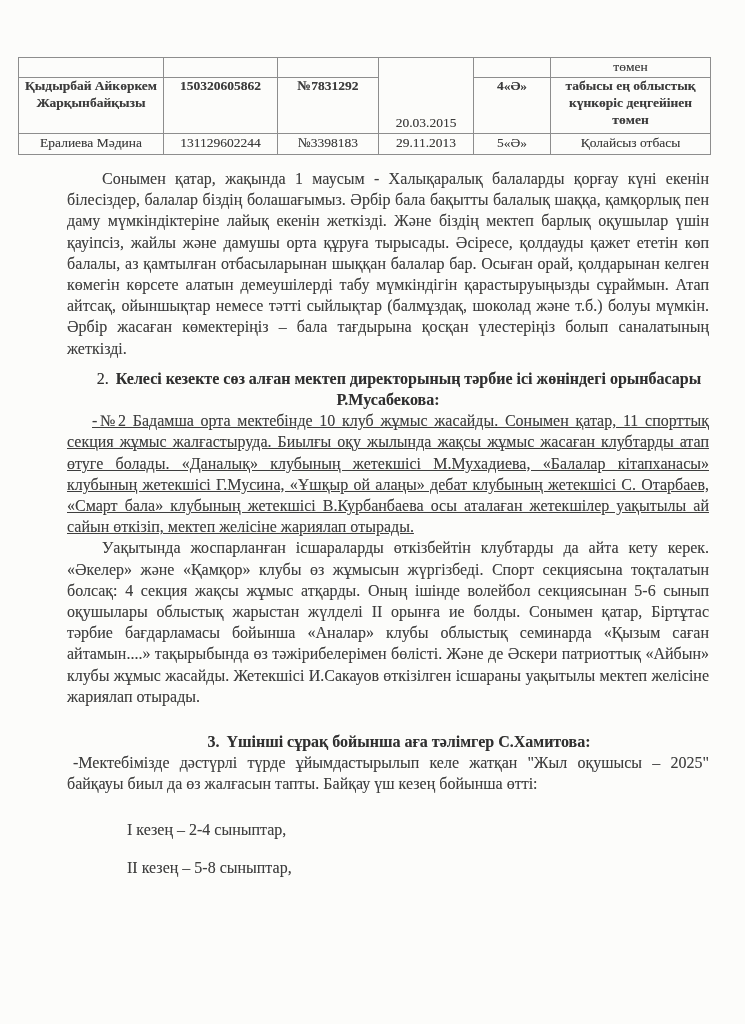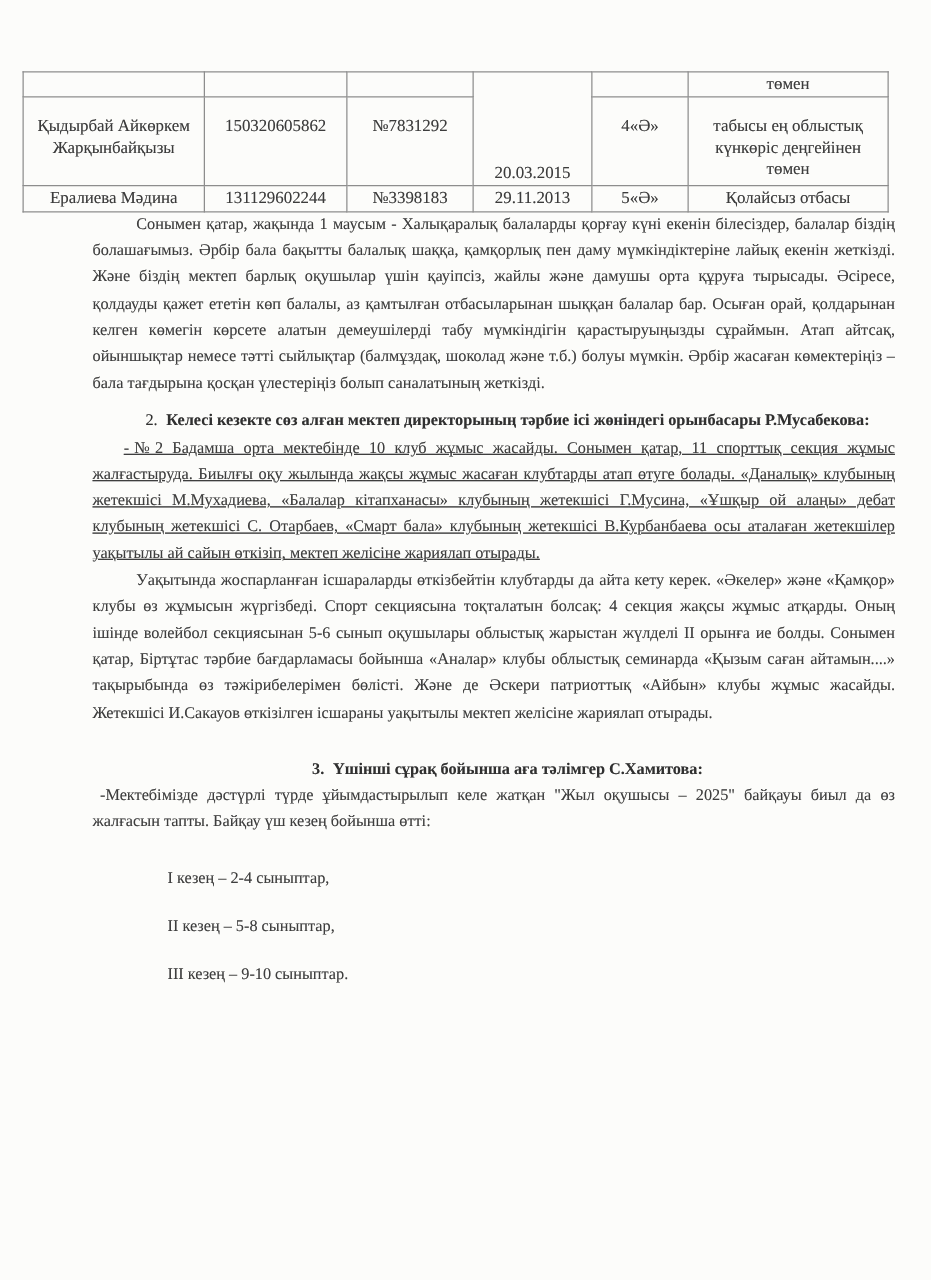--- a/index.html
+++ b/index.html
@@ -32,30 +32,30 @@
     color: #3c3c3c;
     text-shadow: 0 0 0.5px rgba(70,70,70,0.45);
   }
   .tbl td {
     border: 1px solid var(--table-border);
     text-align: center;
     vertical-align: top;
     padding: 1px 4px;
   }
   .tbl tr.r1 td { height: 16px; }
-  .tbl tr.r2 td { height: 54px; padding-top: 15px; }
+  .tbl tr.r2 td { height: 54px; padding-top: 0; font-weight: bold; }
   .tbl tr.r3 td { height: 18px; }
   .tbl td.date-cell { vertical-align: bottom; padding-bottom: 1px; }
   
   .content {
     position: absolute;
-    left: 74px;
+    left: 67px;
     top: 168px;
     width: 642px;
-    font-size: 13px;
+    font-size: 16px;
     line-height: 21.2px;
     text-align: justify;
     text-shadow: 0 0 0.5px rgba(70,70,70,0.4);
   }
   .content p { margin: 0; }
   .ind35 { text-indent: 35px; }
   .ind25 { text-indent: 25px; text-decoration: underline; }
   .ind6  { text-indent: 6px; }
   .heading {
     text-align: center;
@@ -122,17 +122,16 @@
 
     <p class="para ind35">Уақытында жоспарланған ісшараларды өткізбейтін клубтарды да айта кету керек. «Әкелер» және «Қамқор» клубы өз жұмысын жүргізбеді. Спорт секциясына тоқталатын болсақ: 4 секция жақсы жұмыс атқарды. Оның ішінде волейбол секциясынан 5-6 сынып оқушылары облыстық жарыстан жүлделі ІІ орынға ие болды. Сонымен қатар, Біртұтас тәрбие бағдарламасы бойынша «Аналар» клубы облыстық семинарда «Қызым саған айтамын....» тақырыбында өз тәжірибелерімен бөлісті. Және де Әскери патриоттық «Айбын» клубы жұмыс жасайды. Жетекшісі И.Сакауов өткізілген ісшараны уақытылы мектеп желісіне жариялап отырады.</p>
 
     <p class="heading h3"><span class="hnum">3.</span><span class="htxt">Үшінші сұрақ бойынша аға тәлімгер С.Хамитова:</span></p>
 
     <p class="para ind6">-Мектебімізде дәстүрлі түрде ұйымдастырылып келе жатқан "Жыл оқушысы – 2025" байқауы биыл да өз жалғасын тапты. Байқау үш кезең бойынша өтті:</p>
 
     <div class="stages">
       <p class="stage">І кезең – 2-4 сыныптар,</p>
       <p class="stage">ІІ кезең – 5-8 сыныптар,</p>
-      <p class="stage">ІІІ кезең – 9-10 сыныптар.</p>
     </div>
 
   </div>
 </div>
 
 </body></html>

**Work to be completed**
What the answer must hold: all the data above, given again exactly, without pictures.

**Expected output**
--- a/index.html
+++ b/index.html
@@ -32,30 +32,30 @@
     color: #3c3c3c;
     text-shadow: 0 0 0.5px rgba(70,70,70,0.45);
   }
   .tbl td {
     border: 1px solid var(--table-border);
     text-align: center;
     vertical-align: top;
     padding: 1px 4px;
   }
   .tbl tr.r1 td { height: 16px; }
-  .tbl tr.r2 td { height: 54px; padding-top: 15px; }
+  .tbl tr.r2 td { height: 54px; padding-top: 0; font-weight: bold; }
   .tbl tr.r3 td { height: 18px; }
   .tbl td.date-cell { vertical-align: bottom; padding-bottom: 1px; }
   
   .content {
     position: absolute;
-    left: 74px;
+    left: 67px;
     top: 168px;
     width: 642px;
-    font-size: 13px;
+    font-size: 16px;
     line-height: 21.2px;
     text-align: justify;
     text-shadow: 0 0 0.5px rgba(70,70,70,0.4);
   }
   .content p { margin: 0; }
   .ind35 { text-indent: 35px; }
   .ind25 { text-indent: 25px; text-decoration: underline; }
   .ind6  { text-indent: 6px; }
   .heading {
     text-align: center;
@@ -122,17 +122,16 @@
 
     <p class="para ind35">Уақытында жоспарланған ісшараларды өткізбейтін клубтарды да айта кету керек. «Әкелер» және «Қамқор» клубы өз жұмысын жүргізбеді. Спорт секциясына тоқталатын болсақ: 4 секция жақсы жұмыс атқарды. Оның ішінде волейбол секциясынан 5-6 сынып оқушылары облыстық жарыстан жүлделі ІІ орынға ие болды. Сонымен қатар, Біртұтас тәрбие бағдарламасы бойынша «Аналар» клубы облыстық семинарда «Қызым саған айтамын....» тақырыбында өз тәжірибелерімен бөлісті. Және де Әскери патриоттық «Айбын» клубы жұмыс жасайды. Жетекшісі И.Сакауов өткізілген ісшараны уақытылы мектеп желісіне жариялап отырады.</p>
 
     <p class="heading h3"><span class="hnum">3.</span><span class="htxt">Үшінші сұрақ бойынша аға тәлімгер С.Хамитова:</span></p>
 
     <p class="para ind6">-Мектебімізде дәстүрлі түрде ұйымдастырылып келе жатқан "Жыл оқушысы – 2025" байқауы биыл да өз жалғасын тапты. Байқау үш кезең бойынша өтті:</p>
 
     <div class="stages">
       <p class="stage">І кезең – 2-4 сыныптар,</p>
       <p class="stage">ІІ кезең – 5-8 сыныптар,</p>
-      <p class="stage">ІІІ кезең – 9-10 сыныптар.</p>
     </div>
 
   </div>
 </div>
 
 </body></html>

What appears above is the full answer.